## Precalculus (6th Edition) Blitzer

The equation “$\underset{x\to 5}{\mathop{\lim }}\,\text{ }\frac{{{x}^{2}}-25}{x-5}=\frac{\underset{x\to 5}{\mathop{\lim }}\,\text{ }\left( {{x}^{2}}-25 \right)}{\underset{x\to 5}{\mathop{\lim }}\,\text{ }\left( x-5 \right)}$” is false.

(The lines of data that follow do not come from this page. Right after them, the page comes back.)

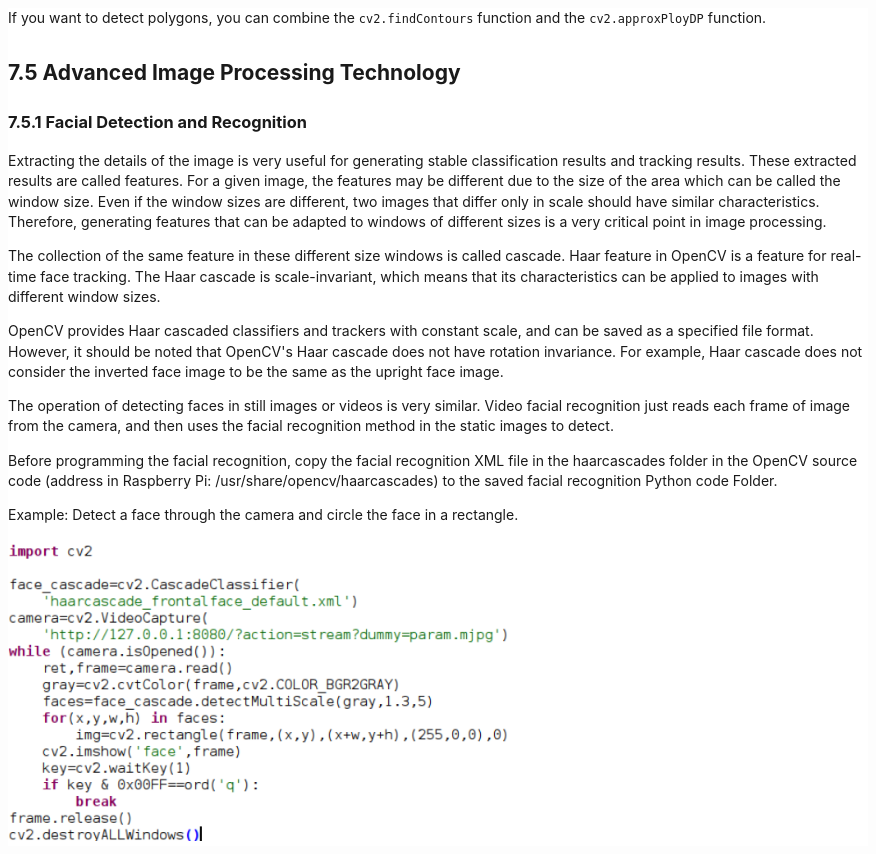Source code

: If you want to detect polygons, you can combine the `cv2.findContours` function and the `cv2.approxPloyDP` function.

## 7.5 Advanced Image Processing Technology

### 7.5.1 Facial Detection and Recognition

Extracting the details of the image is very useful for generating stable classification results and tracking results. These extracted results are called features. For a given image, the features may be different due to the size of the area which can be called the window size. Even if the window sizes are different, two images that differ only in scale should have similar characteristics. Therefore, generating features that can be adapted to windows of different sizes is a very critical point in image processing.

The collection of the same feature in these different size windows is called cascade. Haar feature in OpenCV is a feature for real-time face tracking. The Haar cascade is scale-invariant, which means that its characteristics can be applied to images with different window sizes.

OpenCV provides Haar cascaded classifiers and trackers with constant scale, and can be saved as a specified file format. However, it should be noted that OpenCV's Haar cascade does not have rotation invariance. For example, Haar cascade does not consider the inverted face image to be the same as the upright face image.

The operation of detecting faces in still images or videos is very similar. Video facial recognition just reads each frame of image from the camera, and then uses the facial recognition method in the static images to detect.

Before programming the facial recognition, copy the facial recognition XML file in the haarcascades folder in the OpenCV source code (address in Raspberry Pi: /usr/share/opencv/haarcascades) to the saved facial recognition Python code Folder.

Example: Detect a face through the camera and circle the face in a rectangle.

<img class="common_img" src="../_static/media/chapter_7\section_5\media\image2.png" style="width:500px" />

The limit of the quotient of two functions equals the quotient of their limits when the limit of the denominator is not zero. That is: The limit of a quotient: If $\underset{x\to a}{\mathop{\lim }}\,\text{ }f\left( x \right)=L\text{ and }\underset{x\to a}{\mathop{\lim }}\,\text{ }g\left( x \right)=M\text{ };M\ne 0$, then $\underset{x\to a}{\mathop{\lim }}\,\text{ }\frac{f\left( x \right)}{g\left( x \right)}=\frac{\underset{x\to a}{\mathop{\lim }}\,f\left( x \right)}{\underset{x\to a}{\mathop{\lim }}\,g\left( x \right)}=\frac{L}{M}\text{ };M\ne 0$ This is the quotient property. Before applying the quotient property, find the limit of the denominator. If this limit is not zero, apply the quotient property. And if the limit of the denominator is zero, the quotient property cannot be used. Now, the two functions in this limit problem are $f\left( x \right)={{x}^{2}}-25$ and $g\left( x \right)=x-5$. The limit of the quotient of these functions is $5$. The first step is to find the limit of the denominator, $g\left( x \right)$. \begin{align} & \underset{x\to 5}{\mathop{\lim }}\,\text{ }x-5=5-5 \\ & =0 \end{align} Since, the limit of the denominator is zero, the quotient property cannot be used. Hence, $\underset{x\to 5}{\mathop{\lim }}\,\text{ }\frac{{{x}^{2}}-25}{x-5}$ cannot be written as $\frac{\underset{x\to 5}{\mathop{\lim }}\,\text{ }\left( {{x}^{2}}-25 \right)}{\underset{x\to 5}{\mathop{\lim }}\,\text{ }\left( x-5 \right)}$. Therefore, the statement “$\underset{x\to 5}{\mathop{\lim }}\,\text{ }\frac{{{x}^{2}}-25}{x-5}=\frac{\underset{x\to 5}{\mathop{\lim }}\,\text{ }\left( {{x}^{2}}-25 \right)}{\underset{x\to 5}{\mathop{\lim }}\,\text{ }\left( x-5 \right)}$” is false.